Why investors are suddenly paying attention
The catalyst stack here is doing a lot of work:
- Morgan Stanley said the stock still deserves an Overweight call, which is basically analyst-speak for “we’re not done here.”
- The new $72 target suggests more upside even after the recent run.
- Trading volume exploded to 42.87 million shares, well above the 31.21 million average daily volume, which usually means the market is waking up from its nap.

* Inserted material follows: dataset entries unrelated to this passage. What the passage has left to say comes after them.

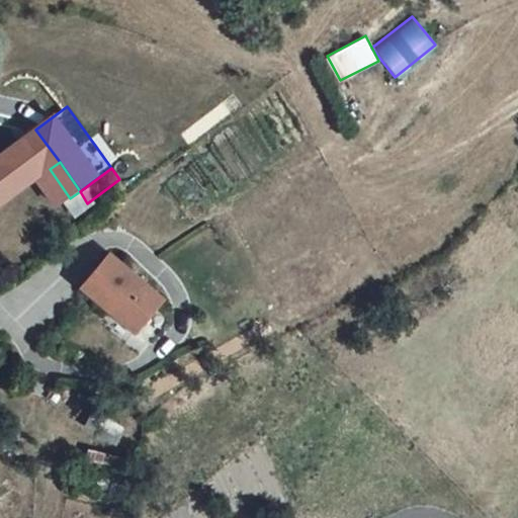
[(173,293),(119,248),(117,250),(92,280),(145,326),(173,293)]
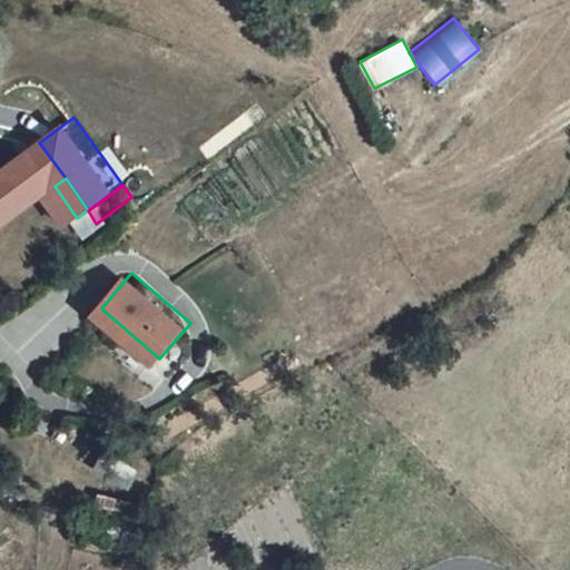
[(92,426),(82,445),(117,464),(127,444),(92,426)]
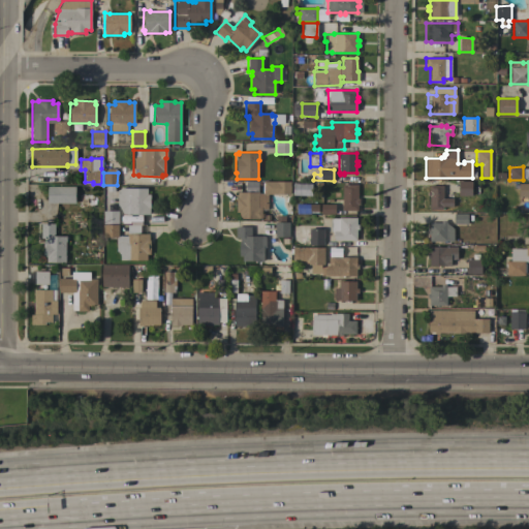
[(471,195),(458,195),(458,181),(471,181),(471,195)]
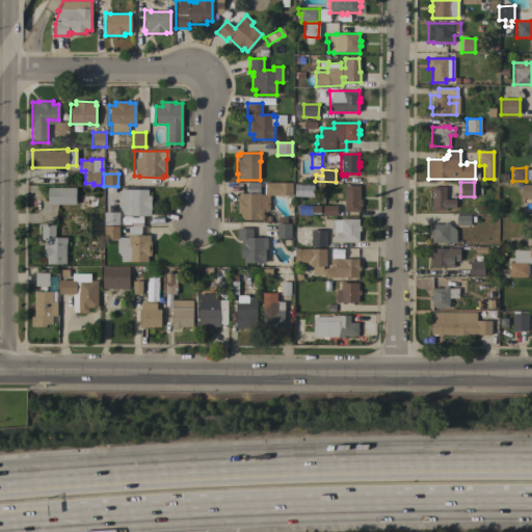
[(292,183),(292,195),(269,195),(269,211),(263,211),(263,220),(240,220),(240,214),(237,214),(237,200),(238,200),(238,193),(260,193),(260,194),(265,194),(265,183),(292,183)]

And then there’s the real plot twist: TeraWulf’s Monday announcement of a 20-year lease with Anthropic at its Justified Data campus in Kentucky. The company says that deal could generate roughly $19 billion in contracted revenue. That’s not a typo — that’s the kind of number that makes a small-cap story start wearing a big-cap hat.
The bigger story
Yes, the stock is riding sector tailwinds too. Tech remains hot, and ETFs like IYW and XLK have had a monster year. But the more important thing for you is that TeraWulf is being valued less like a crypto-linked name and more like an AI infrastructure play with a very chunky contract attached.
That said, after a move this large, the market is basically asking one question: can TeraWulf turn a headline-grabbing lease into sustained execution instead of just another shiny chart?
Big picture: when analysts raise targets and a company lands a multi-decade AI tenant, the market tends to notice — even if the stock has already been on a caffeine bender.